SCSKグループのOSS先進技術者集団、通称「VA Linux」。最新のOSS技術に先駆して取り組み、OSSコミュニティとの連携にも力を入れている――VA Linux のOSSに対する思いを聞いた。

最新OSS技術のノウハウを先取り、コミュニティとの良好な
関係を構築し、それらをSCSKやお客さまに還元する

―VA Linuxとはどんな会社ですか

VA Linux Systems Japan株式会社は、Linuxを主軸とした基盤系オープンソースソフトウェアに対して、ソースコードレベルで性能解析や障害解析などの高度な技術支援を提供する企業です。OSSの技術や市場動向などの最新情報を先行して蓄積し、それをお客さまやSCSK内に広め、サポートしています。主に基盤システム技術を得意とし、Linuxをはじめ、「Xen 」「KVM 」などの技術について豊富な実績を持っています。現在は、クラウド基盤ソフトウェアとして存在感を増している「OpenStack 」に注力しています。

―クラウドの時代ですが、注力されているOpenStack との関わりをお聞かせください

OpenStack はオープンソースのクラウド基盤ソフトウェアで、今多くの企業から注目されており、導入を検討する企業も増えています。しかし、OpenStack は単にインストールしただけでは使えないことが多く、私たちがサポートし一緒に開発を進めることで、お客さまのニーズに合った形で導入することが可能になります。

今後一層OpenStack の導入企業が増えることが想定されます。VA LinuxとSCSK内でも知識が蓄積されつつあり、また、これを活かした複数の事例もあります。私たちはそういった日本発の事例を作り、そこから得た知見や課題をOSSコミュニティへ還元し、技術そのものの開発や改善に貢献していくことも大切な使命だと考えています。

########

▸ 課題の概要 1
VA Linuxの紹介文を読んで、次の問いに答えてください。
(a) VA Linuxの正式な会社名は何ですか。
(b) VA Linuxが今とくに力を入れているクラウド基盤ソフトウェアは何ですか。
(c) OpenStackは、ただインストールするだけで使えることが多いとされていますか。
▸ 課題の概要 2
VA Linuxの紹介文を、最後の文のあとから書き継いでください。
項目とVA Linuxの紹介文は関係がありません。

(集めたデータ)
########

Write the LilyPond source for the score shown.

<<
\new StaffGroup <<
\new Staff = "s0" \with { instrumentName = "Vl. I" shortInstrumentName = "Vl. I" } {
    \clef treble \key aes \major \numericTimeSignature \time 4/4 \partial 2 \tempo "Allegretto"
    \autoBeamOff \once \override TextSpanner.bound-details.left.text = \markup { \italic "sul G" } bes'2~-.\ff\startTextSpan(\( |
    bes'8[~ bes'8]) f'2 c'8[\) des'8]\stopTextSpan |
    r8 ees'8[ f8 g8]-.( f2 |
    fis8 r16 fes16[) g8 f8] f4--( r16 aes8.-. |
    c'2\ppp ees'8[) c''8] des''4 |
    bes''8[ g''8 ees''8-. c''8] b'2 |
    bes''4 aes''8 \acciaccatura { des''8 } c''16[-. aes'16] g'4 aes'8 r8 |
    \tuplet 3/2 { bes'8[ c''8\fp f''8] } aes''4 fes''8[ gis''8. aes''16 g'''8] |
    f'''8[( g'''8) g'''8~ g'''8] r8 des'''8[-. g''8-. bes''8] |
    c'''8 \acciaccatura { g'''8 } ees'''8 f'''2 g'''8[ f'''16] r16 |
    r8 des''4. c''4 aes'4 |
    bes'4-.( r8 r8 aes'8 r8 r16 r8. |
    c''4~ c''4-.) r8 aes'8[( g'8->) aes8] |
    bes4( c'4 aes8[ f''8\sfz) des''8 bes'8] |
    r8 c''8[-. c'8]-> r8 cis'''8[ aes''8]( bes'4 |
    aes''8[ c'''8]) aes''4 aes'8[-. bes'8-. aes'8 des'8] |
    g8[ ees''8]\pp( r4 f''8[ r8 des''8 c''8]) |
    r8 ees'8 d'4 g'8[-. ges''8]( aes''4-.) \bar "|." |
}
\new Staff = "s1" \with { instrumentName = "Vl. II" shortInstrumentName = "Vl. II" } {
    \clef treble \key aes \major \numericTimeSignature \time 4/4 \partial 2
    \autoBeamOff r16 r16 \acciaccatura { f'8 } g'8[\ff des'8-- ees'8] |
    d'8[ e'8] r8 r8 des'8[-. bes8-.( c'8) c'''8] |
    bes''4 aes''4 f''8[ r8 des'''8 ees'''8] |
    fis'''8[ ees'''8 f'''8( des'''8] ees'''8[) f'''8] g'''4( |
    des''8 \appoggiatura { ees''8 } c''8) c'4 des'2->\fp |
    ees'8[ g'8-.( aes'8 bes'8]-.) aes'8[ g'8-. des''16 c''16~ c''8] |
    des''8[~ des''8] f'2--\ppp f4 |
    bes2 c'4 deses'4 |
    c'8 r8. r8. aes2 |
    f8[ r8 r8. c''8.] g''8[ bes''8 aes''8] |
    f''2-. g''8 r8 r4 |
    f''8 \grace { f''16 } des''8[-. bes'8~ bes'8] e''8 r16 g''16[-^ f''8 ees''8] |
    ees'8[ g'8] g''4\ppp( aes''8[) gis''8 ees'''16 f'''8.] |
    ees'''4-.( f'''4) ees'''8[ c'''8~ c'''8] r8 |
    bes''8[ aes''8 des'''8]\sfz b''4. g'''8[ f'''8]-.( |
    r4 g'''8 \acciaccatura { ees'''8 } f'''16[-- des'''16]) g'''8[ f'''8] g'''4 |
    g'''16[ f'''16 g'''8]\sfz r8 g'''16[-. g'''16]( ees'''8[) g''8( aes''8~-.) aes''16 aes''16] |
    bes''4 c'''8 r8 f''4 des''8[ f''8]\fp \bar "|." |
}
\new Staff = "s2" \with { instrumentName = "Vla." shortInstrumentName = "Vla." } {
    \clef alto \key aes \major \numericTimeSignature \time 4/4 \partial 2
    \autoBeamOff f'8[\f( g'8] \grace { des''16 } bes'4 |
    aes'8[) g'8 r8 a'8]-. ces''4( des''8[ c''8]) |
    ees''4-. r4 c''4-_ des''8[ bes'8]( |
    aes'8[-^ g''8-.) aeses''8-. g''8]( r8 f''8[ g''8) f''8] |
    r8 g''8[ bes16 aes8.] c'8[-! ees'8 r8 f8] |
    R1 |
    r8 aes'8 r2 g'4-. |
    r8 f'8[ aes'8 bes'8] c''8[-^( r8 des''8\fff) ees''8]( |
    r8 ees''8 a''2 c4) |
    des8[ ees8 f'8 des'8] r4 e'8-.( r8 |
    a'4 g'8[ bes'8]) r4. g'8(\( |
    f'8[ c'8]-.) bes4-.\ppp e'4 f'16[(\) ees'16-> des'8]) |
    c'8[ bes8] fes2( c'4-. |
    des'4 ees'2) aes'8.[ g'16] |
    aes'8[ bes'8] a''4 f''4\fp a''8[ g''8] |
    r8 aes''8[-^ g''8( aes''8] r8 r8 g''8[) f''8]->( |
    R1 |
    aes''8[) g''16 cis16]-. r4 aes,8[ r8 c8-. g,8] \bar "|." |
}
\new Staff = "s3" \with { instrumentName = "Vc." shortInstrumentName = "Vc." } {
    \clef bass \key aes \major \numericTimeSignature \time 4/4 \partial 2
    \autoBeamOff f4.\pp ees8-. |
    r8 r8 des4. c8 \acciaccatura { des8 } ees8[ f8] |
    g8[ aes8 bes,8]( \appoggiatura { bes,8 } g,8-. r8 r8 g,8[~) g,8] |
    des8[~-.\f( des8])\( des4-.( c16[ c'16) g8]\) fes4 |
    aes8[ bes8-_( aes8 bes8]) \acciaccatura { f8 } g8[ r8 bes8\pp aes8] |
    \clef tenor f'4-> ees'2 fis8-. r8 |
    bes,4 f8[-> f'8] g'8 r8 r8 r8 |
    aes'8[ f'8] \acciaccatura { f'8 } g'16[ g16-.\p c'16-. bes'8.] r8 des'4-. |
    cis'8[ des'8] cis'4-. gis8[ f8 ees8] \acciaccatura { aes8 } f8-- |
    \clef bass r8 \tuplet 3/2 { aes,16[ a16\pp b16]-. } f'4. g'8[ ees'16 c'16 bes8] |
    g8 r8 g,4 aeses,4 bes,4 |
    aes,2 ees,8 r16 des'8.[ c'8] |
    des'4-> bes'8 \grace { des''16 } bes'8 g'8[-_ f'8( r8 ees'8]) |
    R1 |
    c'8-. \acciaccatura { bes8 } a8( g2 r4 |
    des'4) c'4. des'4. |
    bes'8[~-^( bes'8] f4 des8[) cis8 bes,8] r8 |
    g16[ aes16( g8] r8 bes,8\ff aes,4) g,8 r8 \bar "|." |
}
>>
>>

########

▸ 最終的な答え 1
(a) VA Linux Systems Japan株式会社です。
(b) OpenStackです。
(c) いいえ。単にインストールしただけでは使えないことが多いとされています。

▸ 最終的な答え 2
OSSプロジェクトは「人間味」があるから面白い

―OSSコミュニティとの関わりについて教えてください

OSSのツールは、リリースの段階でもある程度安定しています。しかし、これをエンタープライズ用途で適用すると、アクセス数の増大や負荷がかかっているときの挙動に問題が生じて、さまざまな修正が必要となるケースが多くなります。私たちはエンタープライズ向けシステムでのみ発生するような問題を修正し、それをOSSコミュニティにフィードバックしています。

自社の実績を、社外に出すことは難しいと思われるかもしれません。私たちは、お客さまとの契約の範囲内でルールを決め、なるべくOSSコミュニティにその成果を戻せるよう、努力しています。

また、OSSは人が作るものです。OSSプロジェクトごとにコミュニティの「クセ」のようなものが存在します。それぞれのプロジェクトに人間味があり、OSSコミュニティとのやり取りは、とても面白い作業ですね。私たちはそのクセに合わせて、適切な形でOSSコミュニティに貢献し、より優れたプログラムへの育成をコミュニティと共に進めたいと思っています。

―今後の展開についてお聞かせください

現在も、そして今後もクラウドが注目を集めていくでしょう。OpenStack には、エンタープライズ向けにさらにブラッシュアップできる部分がまだ残されています。これを企業がフル活用できるまで、機能や性能を向上させていきたいと思っています。また、SCSKとの強固なパートナーシップにより、OSS技術のサービス強化と新規ビジネスの育成などにも取り組んでいきます。